» TO DO:
In the records below, begin at the line that has "headaches, osteoarthritis, and" and stop after the line that has "(anything starting with a"; quote those lines verbatim and nothing more.

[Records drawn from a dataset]
>>>>
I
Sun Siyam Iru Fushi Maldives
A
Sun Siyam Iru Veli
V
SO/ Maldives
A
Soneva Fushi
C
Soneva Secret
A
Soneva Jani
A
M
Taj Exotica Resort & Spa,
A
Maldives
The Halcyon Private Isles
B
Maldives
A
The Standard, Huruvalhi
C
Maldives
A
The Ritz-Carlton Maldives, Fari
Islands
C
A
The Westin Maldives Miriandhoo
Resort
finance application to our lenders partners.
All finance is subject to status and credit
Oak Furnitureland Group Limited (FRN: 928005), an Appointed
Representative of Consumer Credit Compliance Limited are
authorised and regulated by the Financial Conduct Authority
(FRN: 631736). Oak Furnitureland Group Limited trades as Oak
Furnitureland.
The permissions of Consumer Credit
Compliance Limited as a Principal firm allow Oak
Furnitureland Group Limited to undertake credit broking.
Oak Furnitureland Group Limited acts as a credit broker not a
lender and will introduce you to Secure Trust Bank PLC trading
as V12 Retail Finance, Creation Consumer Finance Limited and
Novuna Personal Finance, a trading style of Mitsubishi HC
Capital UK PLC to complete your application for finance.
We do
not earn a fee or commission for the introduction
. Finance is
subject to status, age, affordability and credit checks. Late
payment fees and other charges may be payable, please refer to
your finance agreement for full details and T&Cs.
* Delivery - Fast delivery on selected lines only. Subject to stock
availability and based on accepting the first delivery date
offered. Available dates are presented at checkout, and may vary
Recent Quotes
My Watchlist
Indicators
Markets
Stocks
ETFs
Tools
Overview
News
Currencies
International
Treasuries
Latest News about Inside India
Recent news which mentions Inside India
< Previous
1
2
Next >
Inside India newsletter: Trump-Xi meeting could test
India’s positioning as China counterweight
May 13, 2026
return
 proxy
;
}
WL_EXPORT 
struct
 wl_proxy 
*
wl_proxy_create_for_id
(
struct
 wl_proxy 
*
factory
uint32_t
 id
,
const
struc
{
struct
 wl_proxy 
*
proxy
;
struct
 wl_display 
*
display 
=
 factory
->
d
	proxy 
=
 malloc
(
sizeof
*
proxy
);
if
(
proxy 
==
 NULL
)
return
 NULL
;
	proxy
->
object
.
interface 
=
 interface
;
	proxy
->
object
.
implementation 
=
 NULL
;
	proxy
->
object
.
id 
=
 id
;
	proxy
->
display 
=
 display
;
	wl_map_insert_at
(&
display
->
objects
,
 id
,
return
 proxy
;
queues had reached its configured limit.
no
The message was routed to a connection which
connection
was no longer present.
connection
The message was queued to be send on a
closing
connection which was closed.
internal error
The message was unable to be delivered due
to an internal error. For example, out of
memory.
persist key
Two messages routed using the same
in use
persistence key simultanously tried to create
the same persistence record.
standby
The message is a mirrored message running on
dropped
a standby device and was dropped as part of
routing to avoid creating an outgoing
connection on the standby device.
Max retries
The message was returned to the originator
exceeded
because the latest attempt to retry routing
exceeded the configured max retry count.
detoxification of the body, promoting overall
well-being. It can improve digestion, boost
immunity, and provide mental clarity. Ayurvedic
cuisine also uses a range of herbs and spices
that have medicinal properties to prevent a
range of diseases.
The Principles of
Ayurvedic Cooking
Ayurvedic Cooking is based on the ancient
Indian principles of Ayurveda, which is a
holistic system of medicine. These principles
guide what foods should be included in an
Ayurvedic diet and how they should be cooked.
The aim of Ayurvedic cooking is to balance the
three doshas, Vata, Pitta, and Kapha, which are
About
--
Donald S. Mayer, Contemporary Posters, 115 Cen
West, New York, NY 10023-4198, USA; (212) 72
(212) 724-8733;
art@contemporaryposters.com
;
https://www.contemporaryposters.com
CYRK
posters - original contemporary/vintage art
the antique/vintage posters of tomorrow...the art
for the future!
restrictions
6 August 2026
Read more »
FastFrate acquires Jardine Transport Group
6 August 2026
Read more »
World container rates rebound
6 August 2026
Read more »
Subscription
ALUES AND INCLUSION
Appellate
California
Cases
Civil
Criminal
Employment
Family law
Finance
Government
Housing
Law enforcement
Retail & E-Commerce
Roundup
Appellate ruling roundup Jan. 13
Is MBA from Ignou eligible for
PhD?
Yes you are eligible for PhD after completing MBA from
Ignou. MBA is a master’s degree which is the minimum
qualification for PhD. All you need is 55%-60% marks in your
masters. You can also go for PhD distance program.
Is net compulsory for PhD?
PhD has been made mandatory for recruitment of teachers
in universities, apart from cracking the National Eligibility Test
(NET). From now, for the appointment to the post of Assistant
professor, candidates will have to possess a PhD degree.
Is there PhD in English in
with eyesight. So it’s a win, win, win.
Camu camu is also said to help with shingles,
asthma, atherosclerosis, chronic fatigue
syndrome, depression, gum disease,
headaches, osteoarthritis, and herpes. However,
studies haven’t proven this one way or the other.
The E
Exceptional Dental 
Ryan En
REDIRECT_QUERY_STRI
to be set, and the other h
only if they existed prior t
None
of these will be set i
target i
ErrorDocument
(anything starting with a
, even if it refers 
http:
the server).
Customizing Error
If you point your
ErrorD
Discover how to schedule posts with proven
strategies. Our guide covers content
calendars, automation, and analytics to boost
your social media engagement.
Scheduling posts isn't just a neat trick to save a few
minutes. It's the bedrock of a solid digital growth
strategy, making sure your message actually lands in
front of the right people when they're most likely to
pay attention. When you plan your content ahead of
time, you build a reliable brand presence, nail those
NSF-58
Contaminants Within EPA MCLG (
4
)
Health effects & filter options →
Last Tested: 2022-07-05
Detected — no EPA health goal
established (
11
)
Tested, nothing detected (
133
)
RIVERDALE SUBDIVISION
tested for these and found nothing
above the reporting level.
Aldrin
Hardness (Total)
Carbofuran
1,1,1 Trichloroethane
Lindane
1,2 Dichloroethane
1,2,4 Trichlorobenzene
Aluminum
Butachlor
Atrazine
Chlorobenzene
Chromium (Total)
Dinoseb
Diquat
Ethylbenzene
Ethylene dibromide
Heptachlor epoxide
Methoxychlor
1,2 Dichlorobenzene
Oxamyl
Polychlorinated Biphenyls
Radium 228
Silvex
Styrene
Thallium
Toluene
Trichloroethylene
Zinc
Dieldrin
<<<<
» TASK OUTPUT:
headaches, osteoarthritis, and herpes. However,
studies haven’t proven this one way or the other.
The E
Exceptional Dental 
Ryan En
REDIRECT_QUERY_STRI
to be set, and the other h
only if they existed prior t
None
of these will be set i
target i
ErrorDocument
(anything starting with a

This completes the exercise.